Sunday, April 1, 2012

Surprise!: Save Your Kisses For Me

Brotherhood Of Man: Save Your Kisses For Me

[purchase]

ABBA’s victory in the Eurovision Song Contest on 6 April 1974 changed the contest. Whereas in the past, the national judges broadly favoured chanson type tunes (even Sandie Shaw’s delightful “Puppet On A String” sounded continental), they now liked their groups poppy and, importantly, co-ed. In 1975, Dutch outfit Teach-In won with the “Ding-A-Dong”, an ironic deconstruction of Hegel’s epistemological proposition (“In order to understand [and possibly accept] the Phenomenology of Spirit, one must except the notion of the self-sublating nature of finitude” etc).
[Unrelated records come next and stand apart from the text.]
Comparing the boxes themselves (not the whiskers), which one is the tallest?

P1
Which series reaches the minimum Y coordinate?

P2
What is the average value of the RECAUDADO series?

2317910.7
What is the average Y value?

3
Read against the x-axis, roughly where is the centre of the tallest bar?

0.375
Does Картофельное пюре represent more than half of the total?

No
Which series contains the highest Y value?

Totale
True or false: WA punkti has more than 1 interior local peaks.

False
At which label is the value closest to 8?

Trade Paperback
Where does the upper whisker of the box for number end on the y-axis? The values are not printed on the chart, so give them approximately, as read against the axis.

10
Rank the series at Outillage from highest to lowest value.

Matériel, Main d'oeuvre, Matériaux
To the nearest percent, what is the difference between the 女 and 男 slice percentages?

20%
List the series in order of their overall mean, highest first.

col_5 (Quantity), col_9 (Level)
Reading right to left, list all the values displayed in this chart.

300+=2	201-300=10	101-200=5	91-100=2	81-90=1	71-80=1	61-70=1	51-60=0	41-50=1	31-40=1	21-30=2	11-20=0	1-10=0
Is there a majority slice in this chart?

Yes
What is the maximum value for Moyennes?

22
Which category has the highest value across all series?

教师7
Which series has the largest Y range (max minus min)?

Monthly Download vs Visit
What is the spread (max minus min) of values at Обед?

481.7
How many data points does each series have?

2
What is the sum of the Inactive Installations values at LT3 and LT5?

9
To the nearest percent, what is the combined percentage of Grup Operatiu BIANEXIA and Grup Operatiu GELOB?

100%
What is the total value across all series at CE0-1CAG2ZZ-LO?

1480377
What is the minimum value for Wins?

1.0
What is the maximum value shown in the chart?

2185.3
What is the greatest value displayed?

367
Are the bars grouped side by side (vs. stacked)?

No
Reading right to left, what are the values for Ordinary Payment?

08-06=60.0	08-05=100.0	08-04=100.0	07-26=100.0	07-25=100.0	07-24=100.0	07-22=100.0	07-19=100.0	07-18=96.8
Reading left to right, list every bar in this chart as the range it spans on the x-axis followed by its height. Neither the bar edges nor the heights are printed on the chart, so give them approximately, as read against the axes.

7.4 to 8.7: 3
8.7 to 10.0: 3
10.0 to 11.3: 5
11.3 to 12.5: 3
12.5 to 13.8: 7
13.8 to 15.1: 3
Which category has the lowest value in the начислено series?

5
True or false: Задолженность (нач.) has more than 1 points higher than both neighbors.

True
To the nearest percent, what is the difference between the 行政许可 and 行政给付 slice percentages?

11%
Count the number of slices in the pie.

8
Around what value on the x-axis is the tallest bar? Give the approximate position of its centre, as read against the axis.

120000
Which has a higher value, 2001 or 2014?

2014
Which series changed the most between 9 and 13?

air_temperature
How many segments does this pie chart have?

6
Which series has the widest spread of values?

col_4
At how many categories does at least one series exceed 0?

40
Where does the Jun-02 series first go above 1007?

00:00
The following year, Great Britain dispatched to The Hague an uglier version of ABBA in the form of Brotherhood of Man. Their entry, “Save Your Kisses For Me”, was already a big hit in Britain, so it was not unknown when BoM, as the band’s ultra fans possibly called the group, put themselves at the mercy of the international juries, with their bouncy tune, lazily conceived and vaguely bouncy choreography and a frontman who most likely couldn’t bounce, but did look vaguely creepy.

BoM (although I’m not an ultra fan, I prefer the abbreviation) won with 164 points, ahead of France’s entry, “Un, deux, trois” by Grade 1 maths teacher Catherine Ferry, with 147 points. Seven countries out of 17 gave BoM the top score of 12, four the next highest score of 10. France, always ready to spot a rival, contributed a measly seven (the UK gave their entry eight points). Italy didn’t dig BoM, and offered four points. And Ireland virtually urinated on HRH Queen Elizabeth herself, giving BoM a disdainful three points.

So, where’s the twist in the lyrics of “Save Your Kisses For Me”? Well, and here I better issue a ***SPOILER ALERT***, the person whom the singer asks to save all their kisses turns out to be only three. Charity of thought dictates that the song’s narrator is intended to represent the little girl’s dad.

The idea for the surprise denouement was borrowed from a 1954 song by The Ames Brothers, “The Naughty Lady Of Shady Lane”, in which the eponymous female turned out to be just nine-months old.